Traditionally, most university Spanish degrees have focused on literature and culture. One college in Wichita has changed its Spanish language program to meet a growing demand for interpreters and translators.
When Jerry Smartt was studying for her four Spanish degrees, the focus was on literature and culture.
"I have an entire wall in my office that is nothing but my best friends, which are my books," she says.
But now, the professor of Spanish at Friends University says the degree program is focused on the more practical. Since last year, the school has offered a Spanish degree with an emphasis on translation and interpretation.
"When I began to redirect this, it was it was quite a sad but thrilling experience to sort of leave those friends and turn it toward something that would be absolutely practical," Smartt says.
The program still includes classes on culture and Spanish-language literature; the degree is still a Bachelor of Arts. But Smartt says that even before the school refocused its Spanish degree, she had noticed her students taking jobs as interpreters and translators, "whether it was in the medical field, it was a law field, social services. It was teachers, it was in airports, it was translating Bibles."

Supplied information.

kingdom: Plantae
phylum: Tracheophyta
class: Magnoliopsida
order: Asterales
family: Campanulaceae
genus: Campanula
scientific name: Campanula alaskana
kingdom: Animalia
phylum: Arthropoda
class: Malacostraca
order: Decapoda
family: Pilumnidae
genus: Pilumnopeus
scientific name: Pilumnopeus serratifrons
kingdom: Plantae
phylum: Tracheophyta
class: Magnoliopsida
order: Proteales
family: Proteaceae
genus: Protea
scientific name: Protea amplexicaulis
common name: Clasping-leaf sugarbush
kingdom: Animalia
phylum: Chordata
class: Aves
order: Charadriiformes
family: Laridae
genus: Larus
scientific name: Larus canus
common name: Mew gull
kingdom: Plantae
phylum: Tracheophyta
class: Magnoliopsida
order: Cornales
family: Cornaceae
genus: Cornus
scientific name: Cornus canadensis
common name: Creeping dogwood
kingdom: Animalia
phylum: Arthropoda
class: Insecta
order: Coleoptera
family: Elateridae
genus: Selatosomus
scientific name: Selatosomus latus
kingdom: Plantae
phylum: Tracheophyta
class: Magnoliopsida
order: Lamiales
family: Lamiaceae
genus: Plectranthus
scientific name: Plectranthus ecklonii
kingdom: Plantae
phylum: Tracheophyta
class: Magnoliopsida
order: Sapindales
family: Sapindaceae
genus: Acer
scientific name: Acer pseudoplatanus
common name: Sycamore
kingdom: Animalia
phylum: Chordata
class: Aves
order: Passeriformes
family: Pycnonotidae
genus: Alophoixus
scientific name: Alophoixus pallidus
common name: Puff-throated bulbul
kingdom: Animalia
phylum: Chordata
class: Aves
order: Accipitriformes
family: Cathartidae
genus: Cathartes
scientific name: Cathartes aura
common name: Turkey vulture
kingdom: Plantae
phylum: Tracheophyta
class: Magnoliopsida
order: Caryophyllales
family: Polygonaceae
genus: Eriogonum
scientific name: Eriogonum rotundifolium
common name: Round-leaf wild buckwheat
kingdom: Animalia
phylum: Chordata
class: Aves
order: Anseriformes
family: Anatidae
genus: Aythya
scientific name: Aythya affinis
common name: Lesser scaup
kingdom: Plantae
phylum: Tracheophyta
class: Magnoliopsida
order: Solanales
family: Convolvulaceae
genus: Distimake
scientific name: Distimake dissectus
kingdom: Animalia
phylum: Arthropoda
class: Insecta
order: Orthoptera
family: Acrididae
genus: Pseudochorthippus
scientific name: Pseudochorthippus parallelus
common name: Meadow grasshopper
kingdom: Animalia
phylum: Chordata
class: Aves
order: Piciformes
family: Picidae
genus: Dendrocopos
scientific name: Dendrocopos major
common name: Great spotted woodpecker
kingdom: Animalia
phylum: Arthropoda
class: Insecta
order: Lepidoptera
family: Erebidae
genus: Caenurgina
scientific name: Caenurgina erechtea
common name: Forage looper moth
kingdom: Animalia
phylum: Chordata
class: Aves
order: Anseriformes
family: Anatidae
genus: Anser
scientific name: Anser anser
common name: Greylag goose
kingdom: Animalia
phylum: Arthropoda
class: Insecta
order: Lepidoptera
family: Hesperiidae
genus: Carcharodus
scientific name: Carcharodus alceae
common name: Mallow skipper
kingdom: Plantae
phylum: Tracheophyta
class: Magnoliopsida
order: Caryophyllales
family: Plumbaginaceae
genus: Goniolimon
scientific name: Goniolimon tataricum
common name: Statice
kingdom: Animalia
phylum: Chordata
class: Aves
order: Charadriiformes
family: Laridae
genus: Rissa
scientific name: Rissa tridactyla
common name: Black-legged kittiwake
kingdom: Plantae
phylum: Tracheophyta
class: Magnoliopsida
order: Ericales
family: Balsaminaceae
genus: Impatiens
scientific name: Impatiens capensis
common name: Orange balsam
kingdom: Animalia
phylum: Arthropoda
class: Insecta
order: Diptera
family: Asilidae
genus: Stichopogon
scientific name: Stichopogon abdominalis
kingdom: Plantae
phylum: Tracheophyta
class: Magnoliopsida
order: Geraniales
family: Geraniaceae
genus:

Task list.
**a)** In the article about the Spanish program at Friends University, what does Smartt call the books that fill a wall of her office?
**b)** Extend the article about the Spanish program at Friends University with a few more paragraphs that follow its final sentence.

Answers below.
**a)** Her best friends.

**b)**
The Bureau of Labor Statistics says employment for interpreters and translators is expected to grow close to 20 percent over the next decade, due mostly to an increase in the number of non-English speakers in the U.S.
"It's very much a 21st century degree," Smartt says. "And another thing about this generation of students is they're pretty smart about the marketplace, and pretty smart about making those four years work in college."
Smartt says although not many schools offer the program, she doesn't expect it will be the case for long.